Home News Press Room Press Releases Preliminary Semiannual Uniform Crime Report, January - June 2002

Preliminary Semiannual Uniform Crime Report, January - June 2002

Washington, D.C. December 17, 2002
  • FBI National Press Office (202) 324-3691

According to preliminary data released by the Federal Bureau of Investigation’s Uniform Crime Reporting Program today, the number of crime index offenses reported to law enforcement during the first six months of 2002 increased 1.3 percent when compared to figures reported for the same period of 2001. The Crime index, which is viewed by many as an indicator of the nation’s crime experience, is comprised of violent crime offenses and property crime offenses. The modified crime index includes arson as a property crime.

Overall, violent crime, which includes murder and nonnegligent manslaughter, forcible rape, robbery, and aggravated assault, decreased 1.7 percent when comparing data reported for the six-month periods. Property crime, which includes burglary, larceny-theft, and motor vehicle theft, increased 1.7 percent. Arson offenses, tabulated separately from the crime index, decreased 2.6 percent for the first six months of 2002 when compared to data from that same period of 2001.

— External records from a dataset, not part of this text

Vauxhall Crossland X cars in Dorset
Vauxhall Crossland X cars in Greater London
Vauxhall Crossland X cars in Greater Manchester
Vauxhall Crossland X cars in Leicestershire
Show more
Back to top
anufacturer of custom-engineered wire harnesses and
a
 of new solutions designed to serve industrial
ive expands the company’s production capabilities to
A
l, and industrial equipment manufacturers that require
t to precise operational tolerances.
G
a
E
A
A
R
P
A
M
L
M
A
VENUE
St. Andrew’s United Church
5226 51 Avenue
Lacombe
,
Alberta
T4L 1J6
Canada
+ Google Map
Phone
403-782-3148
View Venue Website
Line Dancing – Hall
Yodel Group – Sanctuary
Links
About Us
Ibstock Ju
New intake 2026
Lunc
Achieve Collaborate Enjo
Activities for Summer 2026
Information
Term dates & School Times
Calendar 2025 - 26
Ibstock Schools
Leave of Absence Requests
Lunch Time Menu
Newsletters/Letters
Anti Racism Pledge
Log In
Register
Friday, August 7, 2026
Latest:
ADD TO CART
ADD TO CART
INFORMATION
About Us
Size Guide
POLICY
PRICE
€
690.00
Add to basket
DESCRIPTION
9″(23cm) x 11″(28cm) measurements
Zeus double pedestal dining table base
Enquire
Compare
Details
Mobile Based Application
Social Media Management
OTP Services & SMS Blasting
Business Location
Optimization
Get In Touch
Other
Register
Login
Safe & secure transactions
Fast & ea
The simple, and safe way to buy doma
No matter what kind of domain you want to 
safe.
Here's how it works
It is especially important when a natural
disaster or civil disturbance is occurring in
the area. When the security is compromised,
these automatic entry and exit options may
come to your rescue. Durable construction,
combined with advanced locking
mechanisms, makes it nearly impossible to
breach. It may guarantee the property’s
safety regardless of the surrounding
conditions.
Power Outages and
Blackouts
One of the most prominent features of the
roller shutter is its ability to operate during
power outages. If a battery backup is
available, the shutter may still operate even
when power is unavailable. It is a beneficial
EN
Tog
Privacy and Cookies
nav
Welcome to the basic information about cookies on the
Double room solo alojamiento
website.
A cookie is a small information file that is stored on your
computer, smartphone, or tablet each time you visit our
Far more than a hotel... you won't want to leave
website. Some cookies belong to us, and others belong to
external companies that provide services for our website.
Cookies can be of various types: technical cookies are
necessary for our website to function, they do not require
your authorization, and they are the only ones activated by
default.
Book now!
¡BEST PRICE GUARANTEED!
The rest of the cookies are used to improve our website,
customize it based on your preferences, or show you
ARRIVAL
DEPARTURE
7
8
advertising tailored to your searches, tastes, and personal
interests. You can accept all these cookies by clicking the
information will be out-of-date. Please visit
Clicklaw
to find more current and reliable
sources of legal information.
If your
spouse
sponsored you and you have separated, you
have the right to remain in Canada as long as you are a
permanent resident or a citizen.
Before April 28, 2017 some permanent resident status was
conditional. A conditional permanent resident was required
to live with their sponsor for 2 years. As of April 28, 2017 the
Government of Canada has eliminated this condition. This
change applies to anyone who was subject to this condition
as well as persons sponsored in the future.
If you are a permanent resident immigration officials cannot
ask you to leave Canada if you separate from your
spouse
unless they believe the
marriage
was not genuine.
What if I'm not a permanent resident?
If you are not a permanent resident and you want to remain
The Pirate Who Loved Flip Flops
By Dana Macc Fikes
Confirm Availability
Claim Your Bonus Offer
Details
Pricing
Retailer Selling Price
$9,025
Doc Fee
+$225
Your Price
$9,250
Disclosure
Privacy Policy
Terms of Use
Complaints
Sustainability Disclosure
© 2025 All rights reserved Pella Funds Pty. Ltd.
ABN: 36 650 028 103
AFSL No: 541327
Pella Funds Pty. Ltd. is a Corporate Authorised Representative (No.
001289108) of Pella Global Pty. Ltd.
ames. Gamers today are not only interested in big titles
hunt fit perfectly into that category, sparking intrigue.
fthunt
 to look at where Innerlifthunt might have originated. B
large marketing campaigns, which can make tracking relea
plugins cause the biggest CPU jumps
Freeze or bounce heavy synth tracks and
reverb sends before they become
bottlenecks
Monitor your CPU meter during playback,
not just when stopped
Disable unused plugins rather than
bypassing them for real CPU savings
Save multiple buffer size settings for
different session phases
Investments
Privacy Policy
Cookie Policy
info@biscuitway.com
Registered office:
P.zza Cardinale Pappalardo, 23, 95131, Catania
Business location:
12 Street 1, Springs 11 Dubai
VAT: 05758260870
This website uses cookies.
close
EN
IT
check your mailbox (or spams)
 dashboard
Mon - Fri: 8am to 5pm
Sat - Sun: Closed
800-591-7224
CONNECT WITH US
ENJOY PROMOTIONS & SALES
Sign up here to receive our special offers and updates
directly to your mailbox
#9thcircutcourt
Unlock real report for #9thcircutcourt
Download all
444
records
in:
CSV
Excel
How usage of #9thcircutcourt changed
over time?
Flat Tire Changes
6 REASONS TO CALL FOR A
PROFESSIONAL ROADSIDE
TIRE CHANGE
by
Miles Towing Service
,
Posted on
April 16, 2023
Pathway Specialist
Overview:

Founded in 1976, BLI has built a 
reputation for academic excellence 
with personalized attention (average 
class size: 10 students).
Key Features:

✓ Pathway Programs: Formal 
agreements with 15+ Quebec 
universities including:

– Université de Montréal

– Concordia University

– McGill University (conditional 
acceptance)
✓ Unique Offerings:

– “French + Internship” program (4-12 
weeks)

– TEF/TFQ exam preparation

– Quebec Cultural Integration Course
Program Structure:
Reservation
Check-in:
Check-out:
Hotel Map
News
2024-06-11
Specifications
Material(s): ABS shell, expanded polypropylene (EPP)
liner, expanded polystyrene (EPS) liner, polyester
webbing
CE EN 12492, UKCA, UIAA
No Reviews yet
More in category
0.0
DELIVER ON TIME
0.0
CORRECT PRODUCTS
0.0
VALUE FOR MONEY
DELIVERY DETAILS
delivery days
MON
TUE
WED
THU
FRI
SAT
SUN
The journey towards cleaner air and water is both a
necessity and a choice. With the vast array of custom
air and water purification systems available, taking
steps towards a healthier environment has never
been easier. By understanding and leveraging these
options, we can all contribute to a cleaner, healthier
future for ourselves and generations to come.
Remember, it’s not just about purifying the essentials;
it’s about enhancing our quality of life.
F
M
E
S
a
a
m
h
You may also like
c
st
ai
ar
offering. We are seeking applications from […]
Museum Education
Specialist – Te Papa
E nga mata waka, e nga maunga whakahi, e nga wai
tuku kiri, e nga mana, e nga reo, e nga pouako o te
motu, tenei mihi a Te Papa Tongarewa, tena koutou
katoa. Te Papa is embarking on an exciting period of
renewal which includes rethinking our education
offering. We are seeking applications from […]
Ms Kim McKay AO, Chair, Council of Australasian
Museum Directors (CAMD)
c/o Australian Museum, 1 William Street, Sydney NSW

The violent crime offenses of murder and forcible rape both showed increases in 2002 when compared to 2001 numbers, with murder increasing 2.3 percent and forcible rape, 1.8 percent. However, robbery showed a decrease of 0.4 percent, and aggravated assault declined 2.8 percent.

All of the property crimes increased in the six-month period. Burglary and motor vehicle theft each rose 4.2 percent, and larceny-theft, 0.5 percent.

Among the city population groups, cities with populations of 10,000 to 24,999 and those with populations under 10,000 inhabitants had decreases—0.4 percent and 1.9 percent, respectively—in the number of crime index offenses reported. Increases in crime index offense volumes ranged from 0.2 percent for cities with 1 million or more inhabitants to 3.1 percent for cities with populations of 50,000 to 99,999.

The number of reported crime index offenses in suburban counties rose 3.6 percent; in rural counties, the number of offenses decreased 1.9 percent.

By region, the West showed a 5.9-percent increase in crime index offenses, and the South reported an increase of 0.6 percent. Decreases in the volume of crime index offenses were noted in the Northeast, 2.1 percent, and in the Midwest, 1.4 percent.